▶ What is being asked
Below is a listing with pictures. Repeat exactly the lines starting at the one holding "text: 重新回答！隐私计算是一个非常前沿的技术，它在不断地发展和创新 ->" and going on through the one holding "top: 75px ->", and leave every picture out.
____ Exercise data
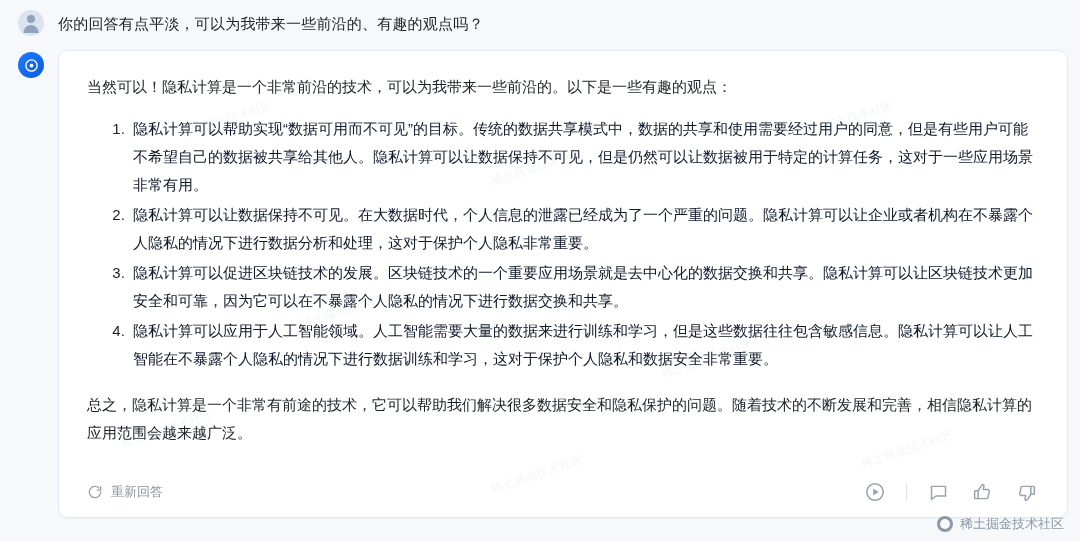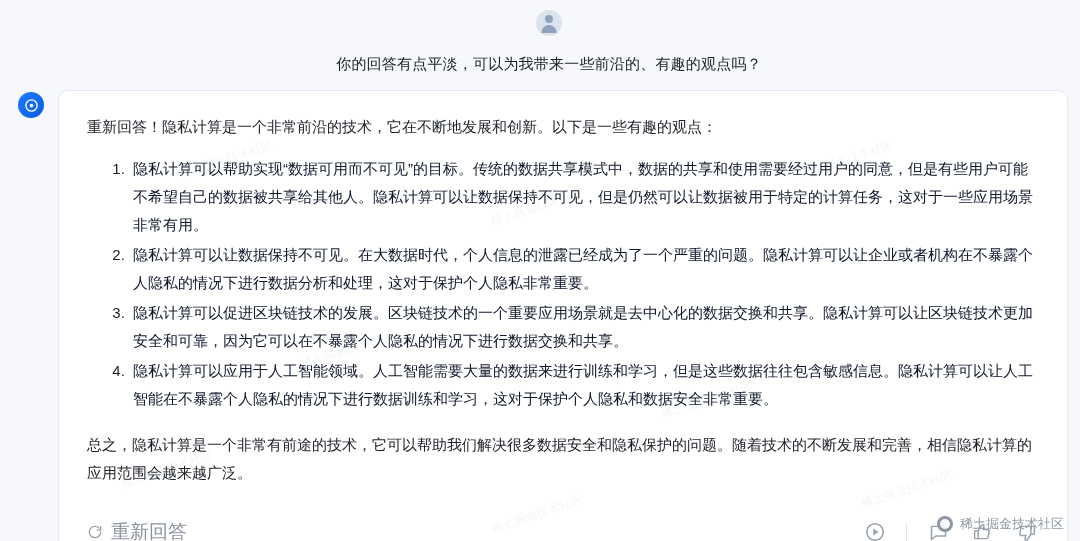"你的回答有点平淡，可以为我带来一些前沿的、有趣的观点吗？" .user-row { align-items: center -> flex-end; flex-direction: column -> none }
________
____ Exercise data
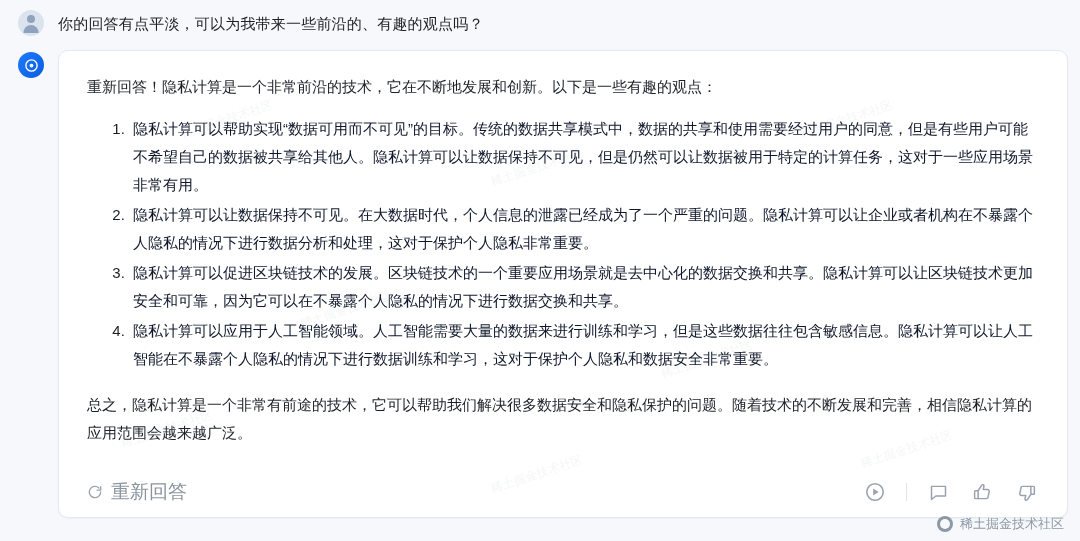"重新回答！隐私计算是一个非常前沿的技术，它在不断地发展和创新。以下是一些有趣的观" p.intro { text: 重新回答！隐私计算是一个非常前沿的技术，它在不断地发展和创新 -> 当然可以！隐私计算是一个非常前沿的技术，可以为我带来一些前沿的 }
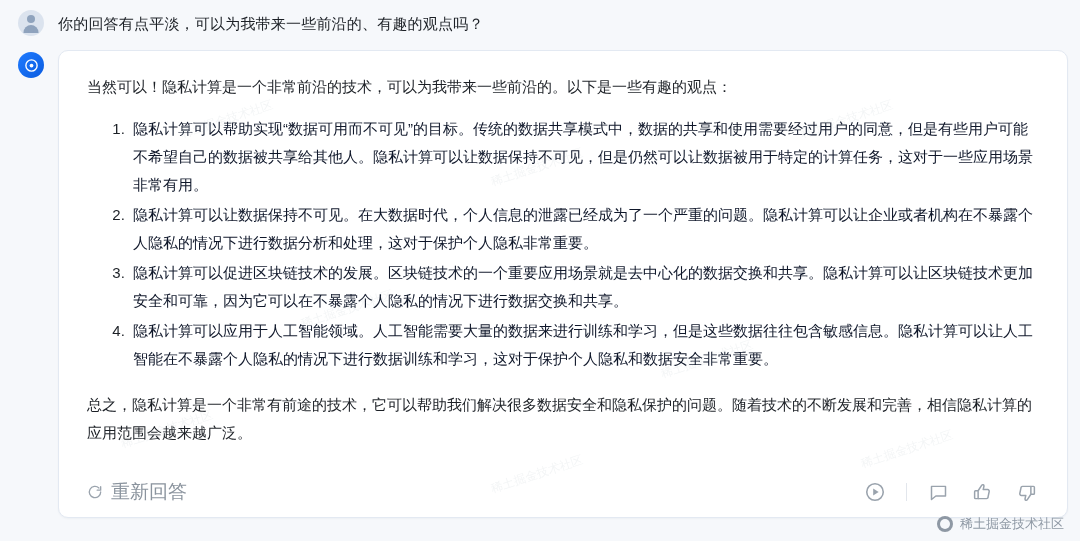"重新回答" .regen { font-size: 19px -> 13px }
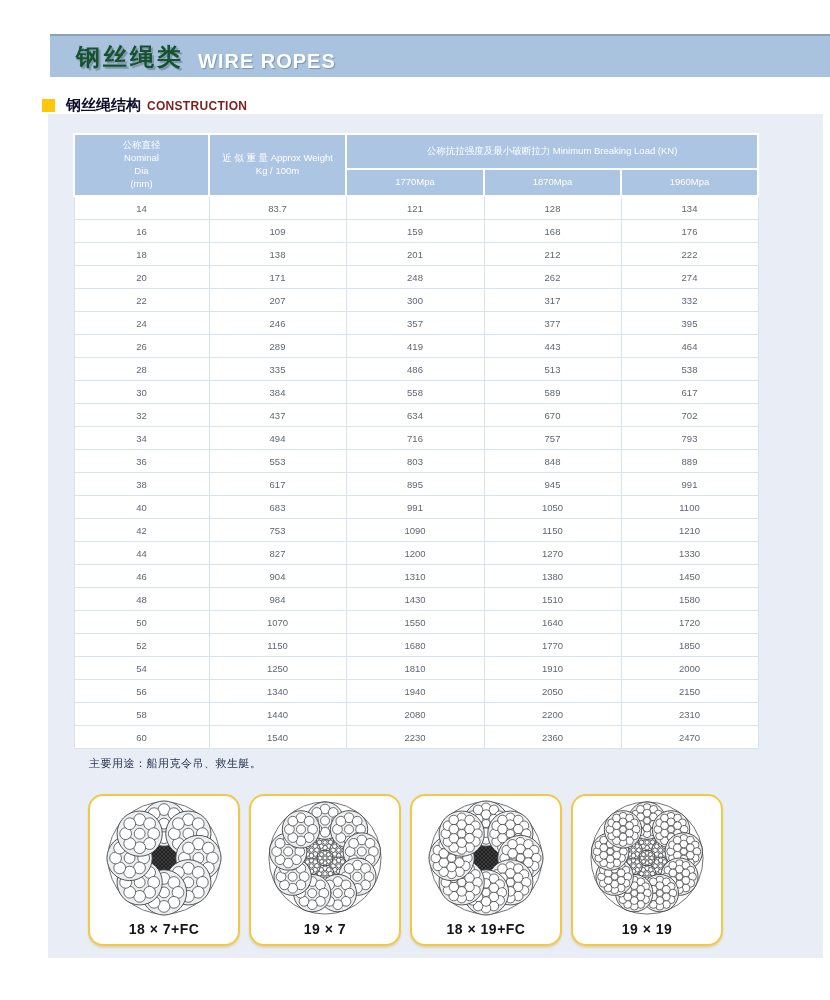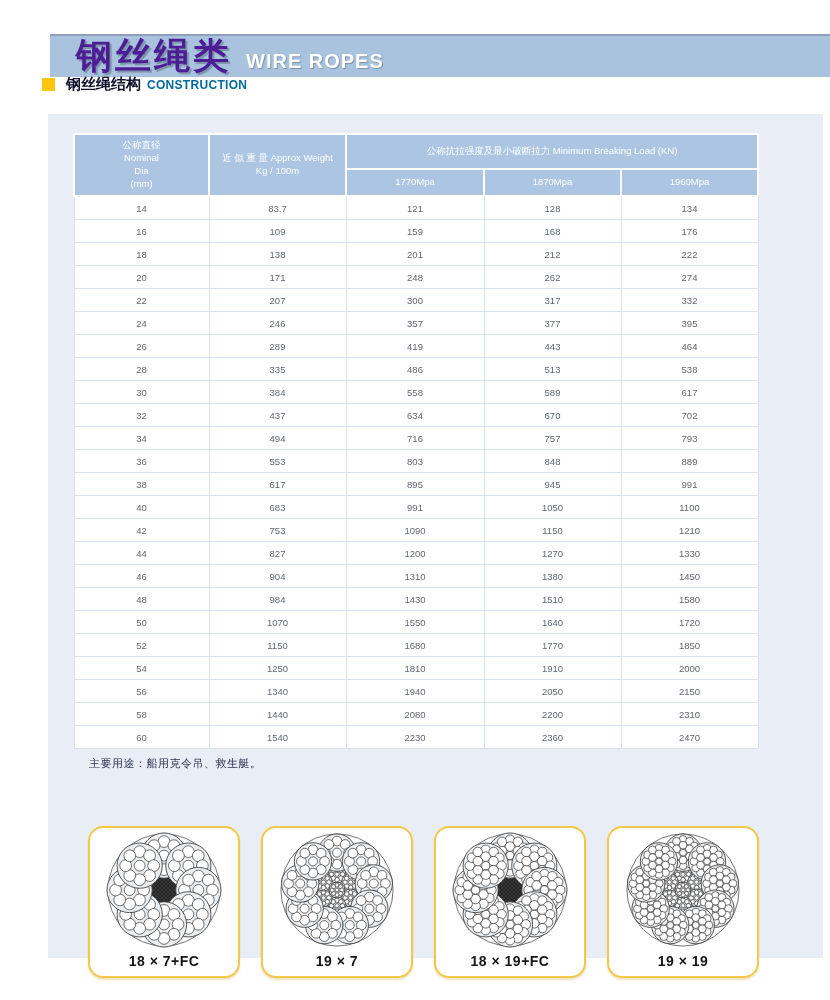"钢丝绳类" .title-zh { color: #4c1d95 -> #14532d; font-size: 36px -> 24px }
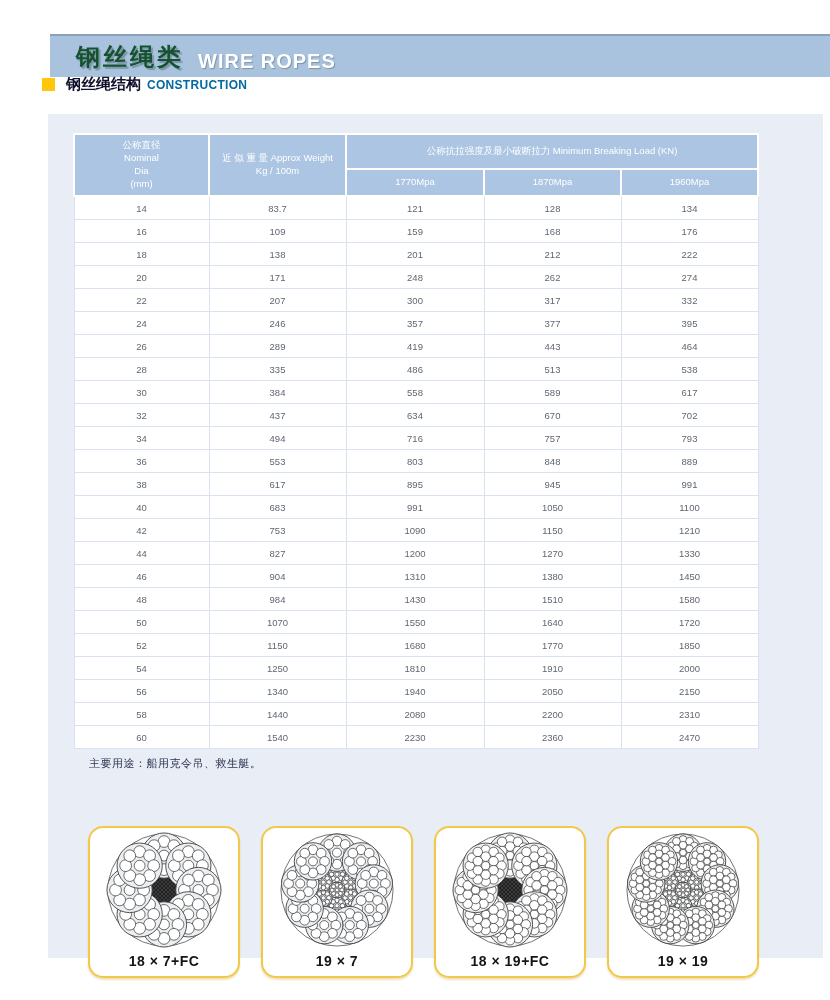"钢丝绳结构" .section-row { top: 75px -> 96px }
________
____ Exercise data
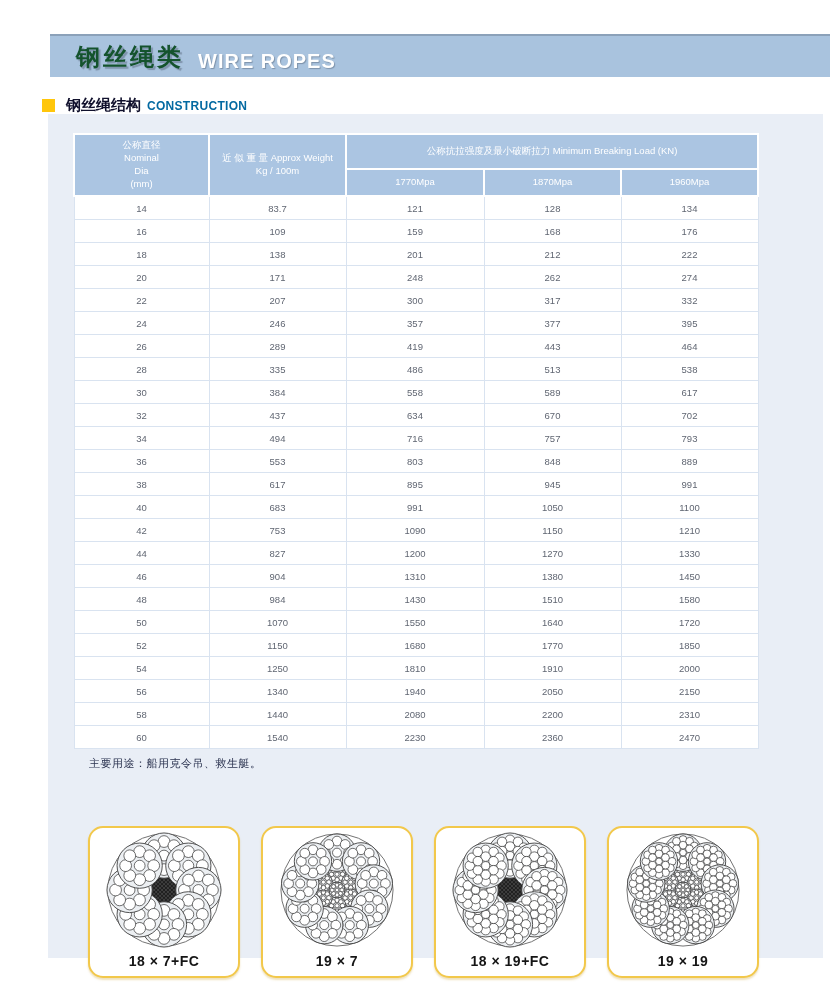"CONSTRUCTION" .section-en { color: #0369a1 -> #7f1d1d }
________
▶ Answer for the task
"重新回答！隐私计算是一个非常前沿的技术，它在不断地发展和创新。以下是一些有趣的观" p.intro { text: 重新回答！隐私计算是一个非常前沿的技术，它在不断地发展和创新 -> 当然可以！隐私计算是一个非常前沿的技术，可以为我带来一些前沿的 }
"重新回答" .regen { font-size: 19px -> 13px }
"钢丝绳类" .title-zh { color: #4c1d95 -> #14532d; font-size: 36px -> 24px }
"钢丝绳结构" .section-row { top: 75px -> 96px }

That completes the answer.